I count slowly forwards, quickly backwards. I look right and left. I tap the side of my hand and repeat that 'I want to be OK, I will be OK'. And all the time, we go back and forth between my favourite memory and the spider ones.
With each recollection of the day on the beach or the spider on my chest, the feelings associated with it grow smaller. And finally, when he asks me to picture it, I can see it. But I can't feel a thing. I'm happy, calm and in control.
'Can I show you something?' asks James, just 40 minutes after we started.
'Sure,' I say automatically. He turns round his iPad and there's a picture of the biggest, fattest spider ever created. James points out I'm actually leaning forward to get a better look. This is a first. He hands it to me. I even touch it and laugh, because it's not threatening.

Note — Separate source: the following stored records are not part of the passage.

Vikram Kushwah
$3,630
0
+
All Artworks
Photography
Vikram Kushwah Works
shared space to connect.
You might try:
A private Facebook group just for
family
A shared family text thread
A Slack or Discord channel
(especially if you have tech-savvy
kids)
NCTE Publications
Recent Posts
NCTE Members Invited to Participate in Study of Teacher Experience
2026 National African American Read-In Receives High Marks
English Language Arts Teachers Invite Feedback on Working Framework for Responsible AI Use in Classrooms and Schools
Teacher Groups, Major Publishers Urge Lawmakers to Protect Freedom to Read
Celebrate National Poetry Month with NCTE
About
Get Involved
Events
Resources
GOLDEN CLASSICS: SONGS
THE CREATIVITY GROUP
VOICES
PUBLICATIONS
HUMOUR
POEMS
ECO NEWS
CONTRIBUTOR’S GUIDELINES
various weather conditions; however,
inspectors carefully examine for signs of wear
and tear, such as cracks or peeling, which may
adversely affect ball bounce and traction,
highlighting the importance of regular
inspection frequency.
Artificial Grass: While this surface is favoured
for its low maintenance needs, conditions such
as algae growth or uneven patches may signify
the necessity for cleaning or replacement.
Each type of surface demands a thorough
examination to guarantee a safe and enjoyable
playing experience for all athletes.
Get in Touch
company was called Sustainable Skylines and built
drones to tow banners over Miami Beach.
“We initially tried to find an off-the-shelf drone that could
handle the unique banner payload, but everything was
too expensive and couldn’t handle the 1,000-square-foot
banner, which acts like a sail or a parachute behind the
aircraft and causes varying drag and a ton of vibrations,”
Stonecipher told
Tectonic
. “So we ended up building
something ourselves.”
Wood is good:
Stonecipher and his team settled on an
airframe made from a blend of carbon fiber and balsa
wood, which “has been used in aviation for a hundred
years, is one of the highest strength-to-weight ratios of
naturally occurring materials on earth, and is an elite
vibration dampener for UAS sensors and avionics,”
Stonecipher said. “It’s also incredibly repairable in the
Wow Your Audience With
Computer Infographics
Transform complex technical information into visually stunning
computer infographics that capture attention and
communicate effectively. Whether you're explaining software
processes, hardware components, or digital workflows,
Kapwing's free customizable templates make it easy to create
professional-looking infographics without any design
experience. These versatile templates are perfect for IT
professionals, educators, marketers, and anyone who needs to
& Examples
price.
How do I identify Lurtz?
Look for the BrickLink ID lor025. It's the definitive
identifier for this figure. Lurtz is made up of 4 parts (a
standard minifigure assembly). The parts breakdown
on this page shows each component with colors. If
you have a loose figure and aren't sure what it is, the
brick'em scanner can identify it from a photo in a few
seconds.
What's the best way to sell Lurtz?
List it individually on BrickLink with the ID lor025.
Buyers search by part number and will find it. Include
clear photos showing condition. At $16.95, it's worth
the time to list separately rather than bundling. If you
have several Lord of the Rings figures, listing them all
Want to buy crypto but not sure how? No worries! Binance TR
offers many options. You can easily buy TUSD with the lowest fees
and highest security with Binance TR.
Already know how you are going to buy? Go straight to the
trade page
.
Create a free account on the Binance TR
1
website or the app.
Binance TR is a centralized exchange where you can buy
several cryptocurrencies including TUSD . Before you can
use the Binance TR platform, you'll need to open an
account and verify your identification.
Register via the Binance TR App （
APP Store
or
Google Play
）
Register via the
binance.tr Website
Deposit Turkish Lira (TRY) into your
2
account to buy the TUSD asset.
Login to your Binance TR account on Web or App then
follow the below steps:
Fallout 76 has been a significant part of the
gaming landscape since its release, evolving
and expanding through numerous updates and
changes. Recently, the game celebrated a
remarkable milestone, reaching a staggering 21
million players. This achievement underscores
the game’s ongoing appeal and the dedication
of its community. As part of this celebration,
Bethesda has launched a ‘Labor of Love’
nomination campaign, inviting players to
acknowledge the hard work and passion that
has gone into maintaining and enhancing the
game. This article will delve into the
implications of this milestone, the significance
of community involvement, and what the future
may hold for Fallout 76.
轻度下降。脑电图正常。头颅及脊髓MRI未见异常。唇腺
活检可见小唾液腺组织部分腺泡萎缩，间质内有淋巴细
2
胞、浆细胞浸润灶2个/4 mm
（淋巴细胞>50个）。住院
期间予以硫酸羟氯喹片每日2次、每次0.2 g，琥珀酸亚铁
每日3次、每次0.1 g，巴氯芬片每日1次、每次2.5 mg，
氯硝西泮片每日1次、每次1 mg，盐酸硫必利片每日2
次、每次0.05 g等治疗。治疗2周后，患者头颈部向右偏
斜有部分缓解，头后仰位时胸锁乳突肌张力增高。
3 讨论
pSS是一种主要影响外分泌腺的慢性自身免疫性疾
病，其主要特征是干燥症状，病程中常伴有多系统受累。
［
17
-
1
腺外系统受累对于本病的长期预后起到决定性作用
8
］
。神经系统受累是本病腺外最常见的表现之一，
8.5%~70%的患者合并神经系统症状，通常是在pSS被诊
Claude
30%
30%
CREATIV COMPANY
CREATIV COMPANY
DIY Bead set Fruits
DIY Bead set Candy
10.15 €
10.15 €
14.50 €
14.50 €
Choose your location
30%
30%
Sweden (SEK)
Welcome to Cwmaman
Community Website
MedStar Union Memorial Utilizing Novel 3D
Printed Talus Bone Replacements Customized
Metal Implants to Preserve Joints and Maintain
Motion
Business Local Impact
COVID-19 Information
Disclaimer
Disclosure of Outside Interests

I'm fine!
When James asks me to picture myself in future, I have no fear of spiders. They're not predators and I'm not their prey.
James is a miracle worker. But he's quick to say that I've done the hard work – he just helped me through it. Well, it's the most I've ever achieved by 9.15am on a Friday morning.
It feels as though we've shared a personal journey and while I'm on a high, it's clear that James gets a kick out of this too. 'It's rewarding to see the change in people, a privilege,' he smiles.
Actually James, the privilege was all mine. I may even fancy a stint in the jungle now myself."